No, I have not heard of such a proposal from a strict deontologist. But to my knowledge I've also never had any interaction with a strict deontologist. 😅

EDIT: My views are probably quite influenced by recently learning about Lensa scraping artists work without their consent. If I hadn't learned about that, then I probably wouldn't have even thought about the ethics of what goes into a content generation system.

LarksDec 30 20220

So while the value might be -1 over here and +50 over there, I (as a layperson, rather than a law maker) don't think that should be used as justification.

A 50:1 benefit:cost ratio is huge! Even fairly hardcore libertarians will accept policies that have such massively positive consequences. A typical policy is more likely to be -1 over here, +1.1 over there. If you're not willing to enact a policy like this I think there is basically no policy ever that will satisfy you.

JosephDec 30 20222

I agree that in the abstract a 50:1 benefit:cost ratio sounds great. But it also strikes me as naïve utilitarianism (although maybe I am using that term wrong?). To make it more concrete:

If you have a book that you enjoy reading, can I steal it and copy it and share it with 50 of my friends?
Is you stealing $100 from me justified if it generates far greater value when you donate that $100 to other people?
If we can save 50 lives by killing John Doe and harvesting his organs, does that justify the act?
If I can funnel millions or billions of dollars toward highly effective charities by lying to or otherwise misleading investors, does that benefit justify the cost?

These are, of course, simplistic examples and analogies, rather than some sort of rock solid thesis. And this isn't a dissertation that I've thought out well; this is mostly impulse and gut feeling on my part, so maybe after a lot of thought and reading on the topic I'll feel very differently. So I'd encourage you to look at this as my fuzzy explorations/musings rather than as some kind of confident stance.

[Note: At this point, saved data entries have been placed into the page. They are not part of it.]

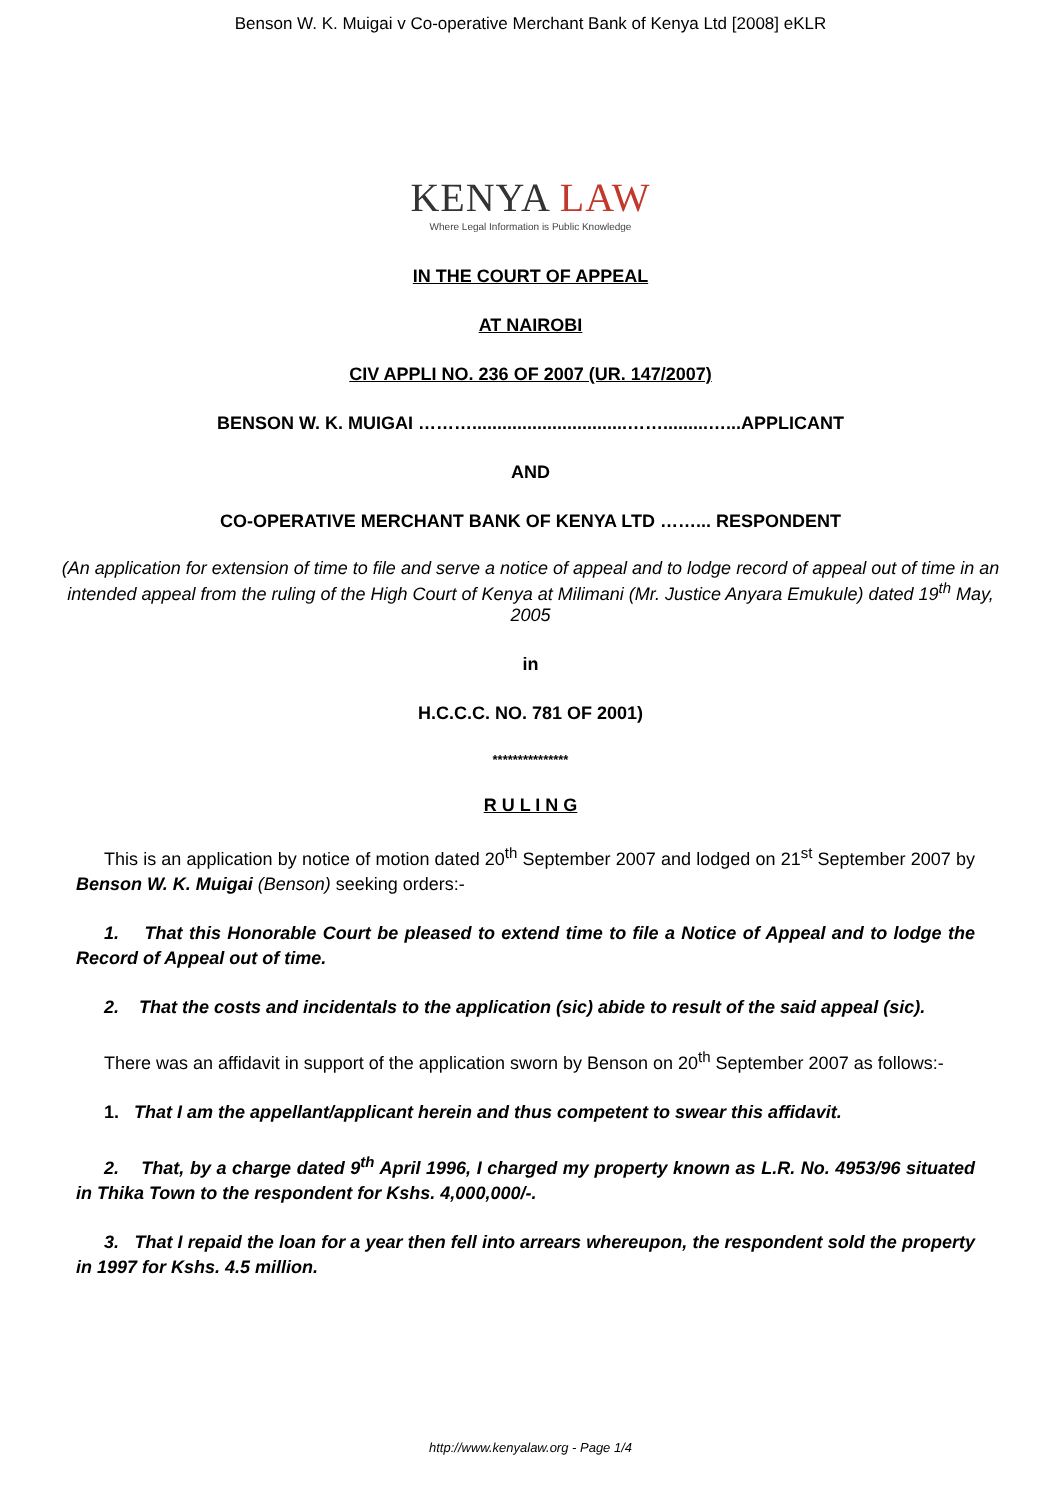Benson W. K. Muigai v Co-operative Merchant Bank of Kenya Ltd [2008] eKLR
KENYA LAW
Where Legal Information is Public Knowledge
IN THE COURT OF APPEAL
AT NAIROBI
CIV APPLI NO. 236 OF 2007 (UR. 147/2007)
BENSON W. K. MUIGAI ………...............................…….........…...APPLICANT
AND
CO-OPERATIVE MERCHANT BANK OF KENYA LTD ……... RESPONDENT
(An application for extension of time to file and serve a notice of appeal and to lodge record of appeal out of time in an intended appeal from the ruling of the High Court of Kenya at Milimani (Mr. Justice Anyara Emukule) dated 19<sup>th</sup> May, 2005
in
H.C.C.C. NO. 781 OF 2001)
***************
R U L I N G
This is an application by notice of motion dated 20<sup>th</sup> September 2007 and lodged on 21<sup>st</sup> September 2007 by Benson W. K. Muigai (Benson) seeking orders:-
1. That this Honorable Court be pleased to extend time to file a Notice of Appeal and to lodge the Record of Appeal out of time.
2. That the costs and incidentals to the application (sic) abide to result of the said appeal (sic).
There was an affidavit in support of the application sworn by Benson on 20<sup>th</sup> September 2007 as follows:-
1. That I am the appellant/applicant herein and thus competent to swear this affidavit.
2. That, by a charge dated 9<sup>th</sup> April 1996, I charged my property known as L.R. No. 4953/96 situated in Thika Town to the respondent for Kshs. 4,000,000/-.
3. That I repaid the loan for a year then fell into arrears whereupon, the respondent sold the property in 1997 for Kshs. 4.5 million.
http://www.kenyalaw.org - Page 1/4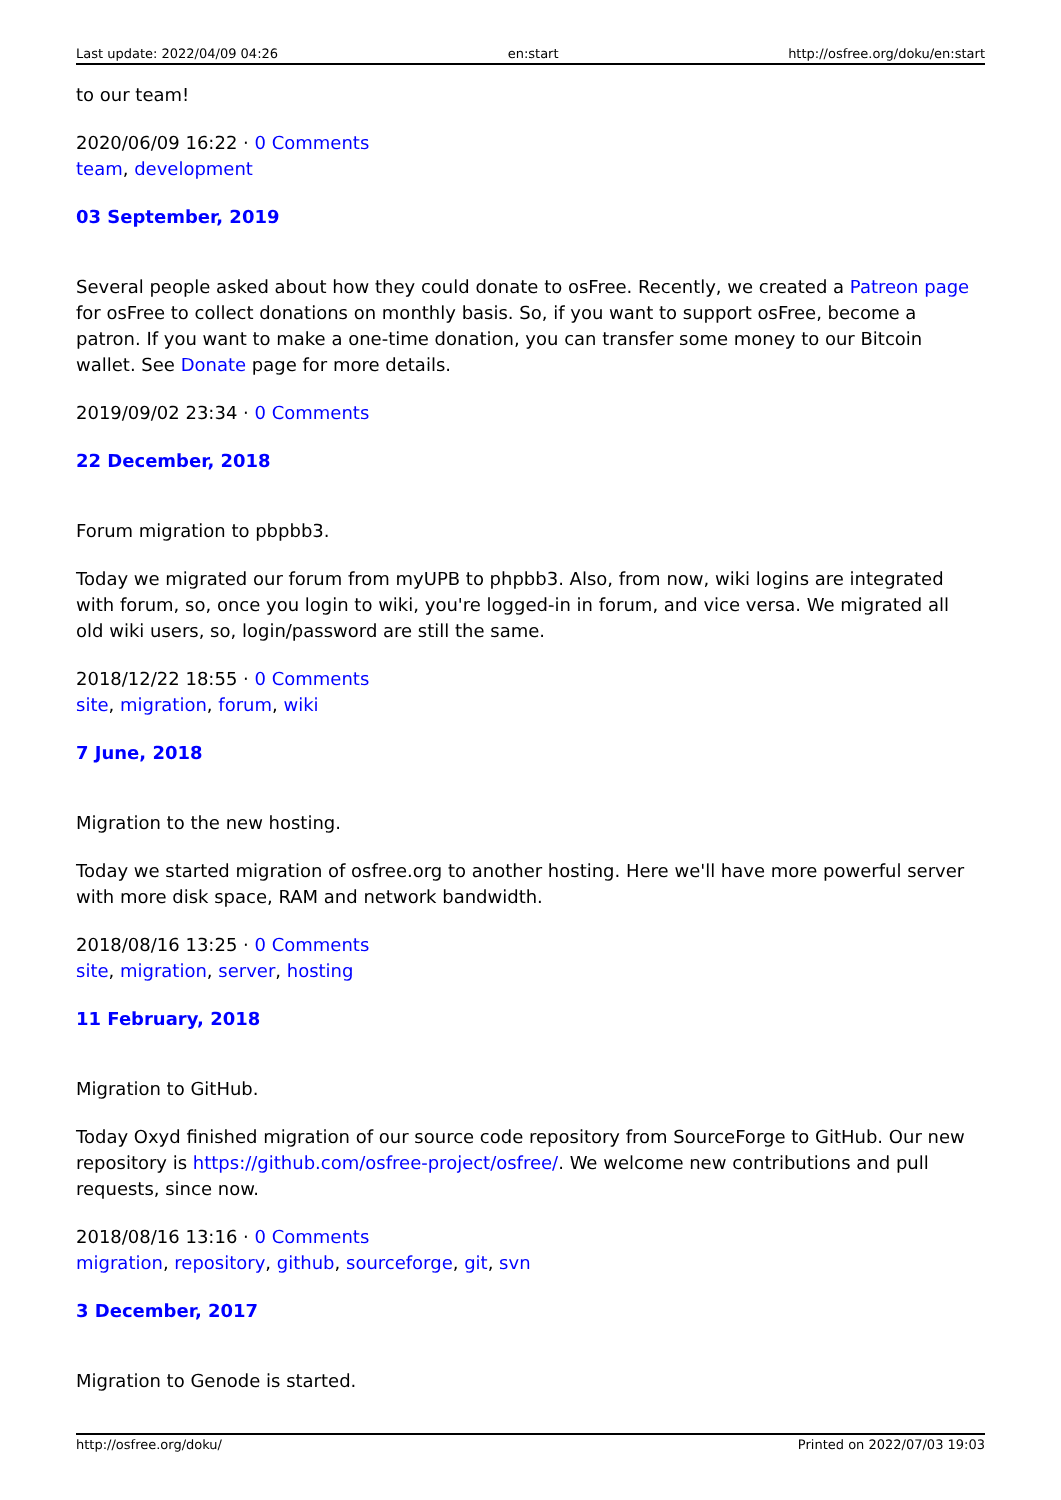Last update: 2022/04/09 04:26 en:start http://osfree.org/doku/en:start
to our team!
2020/06/09 16:22 · 0 Comments
team, development
03 September, 2019
Several people asked about how they could donate to osFree. Recently, we created a Patreon page for osFree to collect donations on monthly basis. So, if you want to support osFree, become a patron. If you want to make a one-time donation, you can transfer some money to our Bitcoin wallet. See Donate page for more details.
2019/09/02 23:34 · 0 Comments
22 December, 2018
Forum migration to pbpbb3.
Today we migrated our forum from myUPB to phpbb3. Also, from now, wiki logins are integrated with forum, so, once you login to wiki, you're logged-in in forum, and vice versa. We migrated all old wiki users, so, login/password are still the same.
2018/12/22 18:55 · 0 Comments
site, migration, forum, wiki
7 June, 2018
Migration to the new hosting.
Today we started migration of osfree.org to another hosting. Here we'll have more powerful server with more disk space, RAM and network bandwidth.
2018/08/16 13:25 · 0 Comments
site, migration, server, hosting
11 February, 2018
Migration to GitHub.
Today Oxyd finished migration of our source code repository from SourceForge to GitHub. Our new repository is https://github.com/osfree-project/osfree/. We welcome new contributions and pull requests, since now.
2018/08/16 13:16 · 0 Comments
migration, repository, github, sourceforge, git, svn
3 December, 2017
Migration to Genode is started.
http://osfree.org/doku/ Printed on 2022/07/03 19:03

Any maybe that 50:1 example is so extreme that some things that would normally be abhorrent do actually make sense. Maybe the benefit of pirating an ebook (in which one person has their property stolen and thousands of people benefit from it) is so large that it is morally justified. So perhaps for my example should have chosen a more modest ratio, like 5:1. 😅

I'll also note that I think I tend to learn a bit toward negative utilitarianism, so I prioritize avoiding harm a bit more than I prioritize causing good. I think this makes me have a fairly high bar for these kinds of the ends justify the means scenarios.